İsra beraberinde başka mucizelerin de bulunduğu
bir mucizedir.
"Ona
ayetlerimizi gösterelim diye."
Hz. Peygamberin -salât ve selâm üzerine olsun- şekli ve
keyfiyeti ne şekilde olursa olsun yatağının
soğumayacağı kadar kısa bir zaman diliminde
Mescid-i Haram'dan Mescid-i Aksa'ya hayret verici bir şekilde
götürülüp-getirilmesi... Allah'ın mucizelerinden biridir.
İnsanın kalbini bu evrendeki hayret verici ufuklara açmaktadır.
İnsan denilen şu yaratığın bünyesinde
gizli olan enerjileri yüce Allah'ın ve bünyesine bu güzel
sırları yerleştirdiği şu insan cinsi
arasından seçilen ve Allah'ın lütfunu karşılayabilecek
şekilde kendisini hazırlayan Allah tarafından
verilmiş yetenekleri ortaya koymaktadır.
"O her şeyi işiten ve her şeyi görendir."
Kulaklara ve gözlere görünmeyen bütün sırları ve
gizlilikleri sessizliklerine ve inceliklerine rağmen görür
ve işitir.
Surenin ilk ayetinde önce Allah tesbih ediliyor
"Kulu
Muhammed'i bir gece, yola çıkaran Allah bütün noksanlıklardan
münezzehtir." Ardından
bu ifade tarzı değişiyor ve yüce Allah'ın
yaptığı bir açıklama yeralıyor: "Kendisine
bazı mucizelerimizi gösterelim diye."
Sonra da yüce Allah'ın nitelikleri sunuluyor:
"O her şeyi işiten. ve her şeyi göre
ndir."
İfadedeki ince anlamların duyarlı ve hassas bir
ölçü ile ortaya konmasına uygun düşsün diye böyle
yapılıyor. Allah'ı noksan sıfatlardan
arındırma direk yüce Allah'a yükseliyor. İsra
olayının amacının bildirilmesi de yine bizzat
yüce Allah tarafından bildiriliyor. İşitme ve görme
sıfatları da yüce Allah'ın zatı için kesin
bir haber biçimi de sunuluyor. Sadece bir ayette bu üç ayrı
ifadenin biraraya gelmesi, ayette verilmek istenen mesajın tüm
inceliklerine varıncaya kadar eksiksiz biçimde yeralması
içindir.
İSRAİLOĞULLARI
Bu İsra olayı Allah'ın mucizelerinden biridir.

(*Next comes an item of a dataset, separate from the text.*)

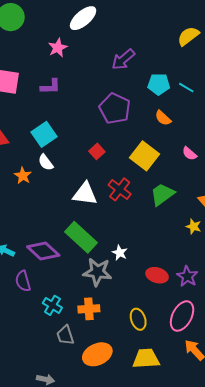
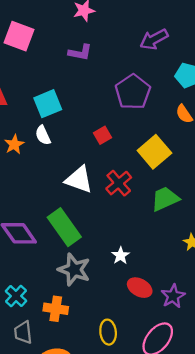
purple L-shape: (50, 87) -> (80, 52), moved
white star: (120, 253) -> (120, 256), moved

İnsanların alışageldikleri ölçülere göre
hayret verici bir yolculuktur. Mescid-i Aksa yolculuğun
bitiş noktasıdır. Mescid-i Aksa yüce Allah'ın
İsrailoğulları'nı yerleştirip sonra
oradan sürdüğü kutsal yurdun merkezidir. Dolayısıyla
bu surenin aşağıdaki ayetlerde ele alınan Hz.